Co-occurrence Approach to an Item Based Recommender Update
In a previous post I talked about a Co-occurrence Approach to an Item Based Recommender, that utilized the Math.Net Numerics library. Recently the Math.Net Numerics library was updated to version 2.3.0. With this version of the library I was able to update the code to more efficiently read the Sparse Matrix entries. As such I have updated the code to reflect these library changes:
https://code.msdn.microsoft.com/Co-occurrence-Approach-to-57027db7
The new Mat.Net Numerics Library changes were around the storage of the Vector and Matrix elements. As such I was now able to access the storage directly and use the Compress Sparse Row Matrix format to more efficiently access the Sparse Matrix elements.
The original code that accessed the elements of the Sparse Matrix was a simple row/column traverse:
let getQueue (products:int array) =
// Define the priority queue and lookup table
let queue = PriorityQueue(coMatrix.ColumnCount)
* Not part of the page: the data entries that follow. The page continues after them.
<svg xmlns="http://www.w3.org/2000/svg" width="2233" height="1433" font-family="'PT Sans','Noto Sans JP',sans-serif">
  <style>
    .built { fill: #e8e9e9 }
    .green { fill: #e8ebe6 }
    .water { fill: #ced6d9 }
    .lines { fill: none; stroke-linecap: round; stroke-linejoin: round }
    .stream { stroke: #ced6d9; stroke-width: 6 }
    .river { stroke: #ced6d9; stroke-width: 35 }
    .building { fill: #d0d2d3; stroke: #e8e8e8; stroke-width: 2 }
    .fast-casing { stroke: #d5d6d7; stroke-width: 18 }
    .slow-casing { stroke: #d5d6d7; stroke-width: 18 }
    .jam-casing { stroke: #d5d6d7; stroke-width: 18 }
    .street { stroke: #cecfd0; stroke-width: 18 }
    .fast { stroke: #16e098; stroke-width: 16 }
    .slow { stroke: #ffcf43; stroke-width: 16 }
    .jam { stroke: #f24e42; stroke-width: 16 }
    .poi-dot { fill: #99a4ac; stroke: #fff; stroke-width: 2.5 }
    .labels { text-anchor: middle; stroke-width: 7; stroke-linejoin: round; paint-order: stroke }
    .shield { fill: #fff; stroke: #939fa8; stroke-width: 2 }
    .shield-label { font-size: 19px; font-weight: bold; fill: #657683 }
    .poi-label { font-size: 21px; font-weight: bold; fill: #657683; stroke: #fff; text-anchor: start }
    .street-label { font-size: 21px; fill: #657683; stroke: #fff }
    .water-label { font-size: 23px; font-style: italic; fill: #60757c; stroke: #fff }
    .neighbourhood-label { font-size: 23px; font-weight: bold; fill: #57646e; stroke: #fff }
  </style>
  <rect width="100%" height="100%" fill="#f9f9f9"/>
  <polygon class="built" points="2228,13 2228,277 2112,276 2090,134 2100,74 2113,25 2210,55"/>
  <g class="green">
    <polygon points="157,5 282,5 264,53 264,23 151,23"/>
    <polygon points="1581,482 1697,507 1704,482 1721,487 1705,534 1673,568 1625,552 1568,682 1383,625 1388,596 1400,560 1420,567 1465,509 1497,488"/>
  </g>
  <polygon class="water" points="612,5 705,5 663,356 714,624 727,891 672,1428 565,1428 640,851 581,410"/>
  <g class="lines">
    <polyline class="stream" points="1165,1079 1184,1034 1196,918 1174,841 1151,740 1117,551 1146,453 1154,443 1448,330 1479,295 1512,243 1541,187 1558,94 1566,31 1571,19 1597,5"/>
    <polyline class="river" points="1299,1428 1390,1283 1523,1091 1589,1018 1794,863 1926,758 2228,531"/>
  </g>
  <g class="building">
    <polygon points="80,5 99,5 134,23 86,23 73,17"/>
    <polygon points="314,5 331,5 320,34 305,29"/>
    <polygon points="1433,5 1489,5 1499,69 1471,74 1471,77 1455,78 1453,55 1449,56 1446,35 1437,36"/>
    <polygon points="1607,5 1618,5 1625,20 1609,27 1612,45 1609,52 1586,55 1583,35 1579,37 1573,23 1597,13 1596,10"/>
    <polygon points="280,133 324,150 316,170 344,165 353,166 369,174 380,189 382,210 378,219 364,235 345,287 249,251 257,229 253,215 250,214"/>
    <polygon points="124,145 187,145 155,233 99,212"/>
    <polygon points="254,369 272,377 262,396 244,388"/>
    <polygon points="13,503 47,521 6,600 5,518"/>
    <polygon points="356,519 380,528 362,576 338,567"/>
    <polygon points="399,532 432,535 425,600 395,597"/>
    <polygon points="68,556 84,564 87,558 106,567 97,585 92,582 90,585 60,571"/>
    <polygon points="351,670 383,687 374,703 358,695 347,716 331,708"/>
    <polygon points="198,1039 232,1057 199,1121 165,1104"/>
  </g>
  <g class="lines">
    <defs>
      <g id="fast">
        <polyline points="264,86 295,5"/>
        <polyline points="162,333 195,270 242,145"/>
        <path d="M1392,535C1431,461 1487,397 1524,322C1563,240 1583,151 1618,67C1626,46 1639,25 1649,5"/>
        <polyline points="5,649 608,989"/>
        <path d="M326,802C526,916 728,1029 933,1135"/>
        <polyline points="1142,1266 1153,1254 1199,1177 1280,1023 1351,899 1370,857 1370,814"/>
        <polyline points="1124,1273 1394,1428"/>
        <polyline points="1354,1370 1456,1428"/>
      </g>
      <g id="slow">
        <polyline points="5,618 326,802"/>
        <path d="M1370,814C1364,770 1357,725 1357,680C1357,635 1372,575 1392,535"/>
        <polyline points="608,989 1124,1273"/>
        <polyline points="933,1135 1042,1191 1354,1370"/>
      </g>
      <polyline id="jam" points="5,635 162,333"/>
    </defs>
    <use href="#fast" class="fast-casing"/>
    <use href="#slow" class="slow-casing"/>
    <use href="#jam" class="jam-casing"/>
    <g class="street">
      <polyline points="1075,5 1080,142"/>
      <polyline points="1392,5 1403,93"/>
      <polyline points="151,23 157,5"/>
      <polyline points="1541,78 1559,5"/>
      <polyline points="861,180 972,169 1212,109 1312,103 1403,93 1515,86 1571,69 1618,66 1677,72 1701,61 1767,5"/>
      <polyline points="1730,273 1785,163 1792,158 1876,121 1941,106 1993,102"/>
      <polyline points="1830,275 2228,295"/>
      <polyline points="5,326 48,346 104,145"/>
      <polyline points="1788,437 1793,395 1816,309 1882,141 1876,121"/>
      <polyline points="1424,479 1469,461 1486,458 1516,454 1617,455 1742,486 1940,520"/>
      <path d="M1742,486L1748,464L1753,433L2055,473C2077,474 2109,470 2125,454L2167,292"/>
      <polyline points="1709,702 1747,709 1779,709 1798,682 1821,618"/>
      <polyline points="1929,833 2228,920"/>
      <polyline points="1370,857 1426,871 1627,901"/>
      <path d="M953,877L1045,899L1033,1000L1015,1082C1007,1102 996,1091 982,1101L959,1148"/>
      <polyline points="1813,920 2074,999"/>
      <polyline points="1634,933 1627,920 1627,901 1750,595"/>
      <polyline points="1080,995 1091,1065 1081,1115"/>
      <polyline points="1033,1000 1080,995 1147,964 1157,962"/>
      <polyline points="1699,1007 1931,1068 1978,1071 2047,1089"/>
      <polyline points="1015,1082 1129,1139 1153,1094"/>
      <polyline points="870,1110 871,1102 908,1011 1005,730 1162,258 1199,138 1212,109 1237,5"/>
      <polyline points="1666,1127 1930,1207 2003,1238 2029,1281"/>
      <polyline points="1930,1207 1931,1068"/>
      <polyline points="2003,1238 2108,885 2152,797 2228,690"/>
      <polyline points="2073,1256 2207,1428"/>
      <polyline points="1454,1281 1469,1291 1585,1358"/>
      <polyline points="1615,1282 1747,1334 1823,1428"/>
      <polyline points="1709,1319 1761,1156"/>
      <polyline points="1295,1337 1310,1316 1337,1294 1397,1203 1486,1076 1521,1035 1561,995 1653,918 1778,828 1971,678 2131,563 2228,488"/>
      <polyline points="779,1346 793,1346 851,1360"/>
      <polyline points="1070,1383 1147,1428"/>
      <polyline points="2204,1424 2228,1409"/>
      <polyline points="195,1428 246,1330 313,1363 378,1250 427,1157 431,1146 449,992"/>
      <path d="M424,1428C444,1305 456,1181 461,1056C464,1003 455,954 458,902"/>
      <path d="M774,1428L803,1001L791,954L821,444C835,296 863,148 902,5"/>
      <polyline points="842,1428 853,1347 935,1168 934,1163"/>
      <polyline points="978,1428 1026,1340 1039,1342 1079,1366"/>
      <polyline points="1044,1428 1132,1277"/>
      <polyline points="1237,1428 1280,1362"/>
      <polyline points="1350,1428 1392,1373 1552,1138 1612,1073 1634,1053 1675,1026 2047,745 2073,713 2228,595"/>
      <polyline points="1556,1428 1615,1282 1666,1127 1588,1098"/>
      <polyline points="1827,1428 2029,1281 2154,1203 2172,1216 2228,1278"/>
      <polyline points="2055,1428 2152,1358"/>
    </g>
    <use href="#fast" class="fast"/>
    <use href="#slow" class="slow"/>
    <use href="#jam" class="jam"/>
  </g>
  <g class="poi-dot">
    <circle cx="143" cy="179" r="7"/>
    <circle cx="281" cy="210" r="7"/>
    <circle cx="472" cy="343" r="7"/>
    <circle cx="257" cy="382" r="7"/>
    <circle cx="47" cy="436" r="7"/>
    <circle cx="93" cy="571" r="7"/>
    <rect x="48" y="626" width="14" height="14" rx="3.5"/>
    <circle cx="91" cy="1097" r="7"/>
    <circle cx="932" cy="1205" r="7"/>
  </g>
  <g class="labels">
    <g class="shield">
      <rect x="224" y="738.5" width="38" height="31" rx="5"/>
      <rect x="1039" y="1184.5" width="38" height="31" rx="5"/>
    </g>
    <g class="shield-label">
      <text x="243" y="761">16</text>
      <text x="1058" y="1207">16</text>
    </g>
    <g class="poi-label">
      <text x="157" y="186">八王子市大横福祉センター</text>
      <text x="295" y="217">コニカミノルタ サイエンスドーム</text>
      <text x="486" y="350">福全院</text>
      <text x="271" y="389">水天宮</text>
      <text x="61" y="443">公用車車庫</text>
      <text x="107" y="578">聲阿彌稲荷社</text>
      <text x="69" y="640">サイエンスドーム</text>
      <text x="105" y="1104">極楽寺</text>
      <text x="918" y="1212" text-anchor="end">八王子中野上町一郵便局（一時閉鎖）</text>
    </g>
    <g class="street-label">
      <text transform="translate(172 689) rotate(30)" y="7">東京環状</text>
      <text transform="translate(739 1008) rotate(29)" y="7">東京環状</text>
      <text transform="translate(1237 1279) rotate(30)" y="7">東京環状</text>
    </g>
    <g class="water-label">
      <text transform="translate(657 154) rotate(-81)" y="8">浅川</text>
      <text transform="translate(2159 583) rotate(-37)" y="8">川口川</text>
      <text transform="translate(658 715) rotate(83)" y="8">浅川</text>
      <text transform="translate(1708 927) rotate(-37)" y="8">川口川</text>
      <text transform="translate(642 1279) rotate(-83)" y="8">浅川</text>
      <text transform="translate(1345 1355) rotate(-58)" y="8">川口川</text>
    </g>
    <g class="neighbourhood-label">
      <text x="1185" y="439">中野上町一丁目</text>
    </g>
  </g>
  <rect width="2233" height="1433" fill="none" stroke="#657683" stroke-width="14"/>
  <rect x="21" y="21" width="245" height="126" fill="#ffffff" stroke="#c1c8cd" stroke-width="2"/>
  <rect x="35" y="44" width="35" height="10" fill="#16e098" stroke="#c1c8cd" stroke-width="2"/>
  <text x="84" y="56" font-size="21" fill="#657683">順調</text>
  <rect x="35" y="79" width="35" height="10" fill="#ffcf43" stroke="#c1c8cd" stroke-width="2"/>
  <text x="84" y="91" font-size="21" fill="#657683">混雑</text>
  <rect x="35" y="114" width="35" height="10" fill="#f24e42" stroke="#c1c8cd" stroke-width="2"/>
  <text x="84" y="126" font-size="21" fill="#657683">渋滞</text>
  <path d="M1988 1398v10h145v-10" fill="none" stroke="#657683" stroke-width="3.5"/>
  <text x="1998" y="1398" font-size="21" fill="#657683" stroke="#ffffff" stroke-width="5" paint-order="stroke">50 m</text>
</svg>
let lookup = HashSet(products)
// Add the items into a priority queue
products
|> Array.iter (fun item ->
let itemIdx = item - offset
if itemIdx >= 0 && itemIdx < coMatrix.ColumnCount then
seq {
for idx = 0 to (coMatrix.ColumnCount - 1) do
let productIdx = idx + offset
let item = coMatrix.[itemIdx, idx]
if (not (lookup.Contains(productIdx))) && (item > 0.0) then
yield KeyValuePair(item, productIdx)
}
|> queue.Merge)
// Return the queue
queue
Now one has access to the storage elements I was able to more efficiently access just the sparse element values:
products
|> Array.iter (fun item ->
let itemIdx = item - offset
let sparse = coMatrix.Storage :?> SparseCompressedRowMatrixStorage<double>
let last = sparse.RowPointers.Length - 1
if itemIdx >= 0 && itemIdx <= last then
let (startI, endI) =
if itemIdx = last then
(sparse.RowPointers.[itemIdx], sparse.RowPointers.[itemIdx])
else
(sparse.RowPointers.[itemIdx], sparse.RowPointers.[itemIdx + 1] - 1)
seq {
for idx = startI to endI do
let productIdx = sparse.ColumnIndices.[idx] + offset
let item = sparse.Values.[idx]
if (not (lookup.Contains(productIdx))) && (item > 0.0) then
yield KeyValuePair(item, productIdx)
}
|> queue.Merge)
// Return the queue
queue
In the new version of the code The Values array provides access to the underlying non-empty values. The RowPointers array provides access to the value indexes where each row starts. Finally, the ColumnIndicies are the column indices corresponding to the values.
Other than this change all other aspects of the library’s usage were effectively unchanged; including the MapReduce code (postings can be found here), as this uses a collection of Vector types. I did however update the job submission scripts.